The cycles of our bodies and of our lives are so important that I am devoting an entire third of my book project to just this. Our current state is so out of whack that being on the pill can be more beneficial to our bodies than being off. This speaks to the conditions of our lives and the choices we make. True, being a health and wellness renegade isn’t easy. Everything conspires against us. Furthermore, using medications to treat an underlying imbalance is usually, at best, a secondary or tertiary cure. Often, it does not address the underlying cause. It’s like my childhood friend, an insulin-dependent diabetic, who used to increase her insulin dose to cover her triple dose of candy.

To make different choices from those dictated by the conventionally-structured world takes courage, or desperation, or both. This is where our conversation about overriding our cycles actually overlapped with the content of Chris Guillebeau’s talk.

Hmmm. Funny how that happens.


  1. The whole idea about menstruation suppression being good for you is because when women have babies and breastfeed them, they naturally and beneficially do not have a flow for 9 months of pregnancy + up to 2-18 months of breastfeeding. It is not just the cessation of flow but the whole hormonal cycle of childbirth that impacts cancer rates.

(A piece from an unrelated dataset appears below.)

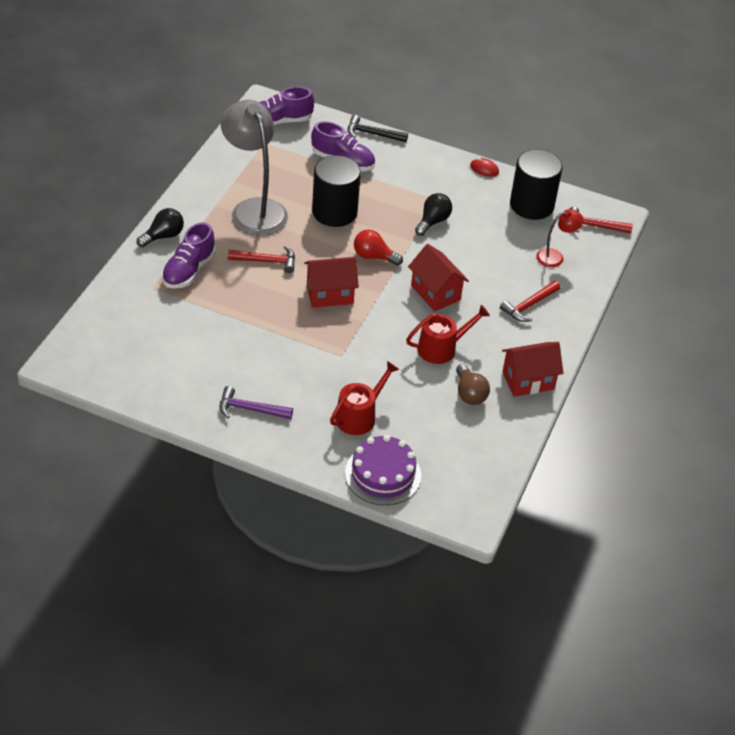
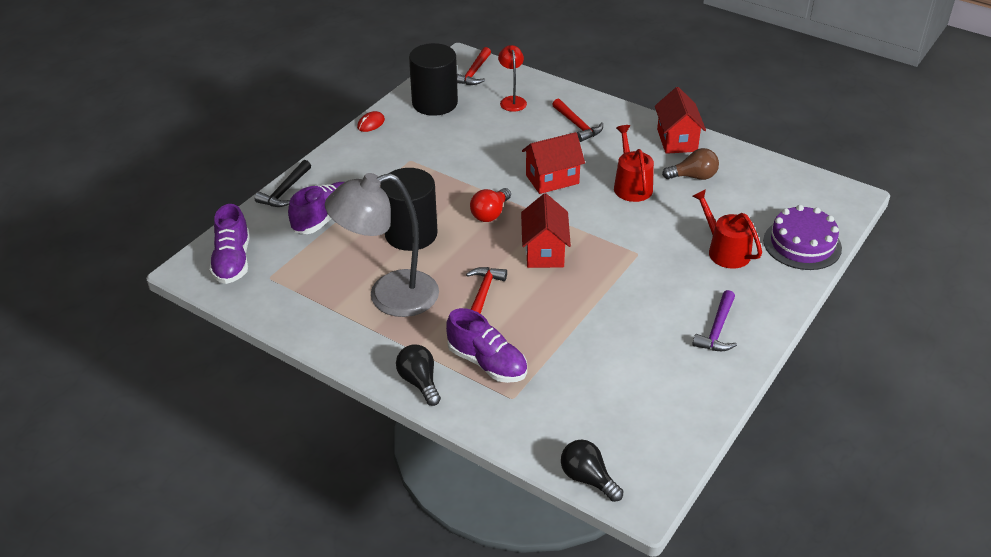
camera: 75 degrees left, 5 degrees down
black light bulb [415,193,452,236] -> black light bulb moved to [561,439,623,502]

  2. Thanks for your comment, Donna. Yes, you are correct. This is the rationale behind fairly universal support amongst the medical community for hormonal suppression - because of the lowered incidence of ovarian cancer noted after long-term suppression (usually ten years is what is quoted). Also, this effect occurs regardless of whether or not a woman has withdrawal bleeds on hormonal treatments. However, we need to recognize that synthetic hormones do not have all of the same effects as pregnancy and breastfeeding.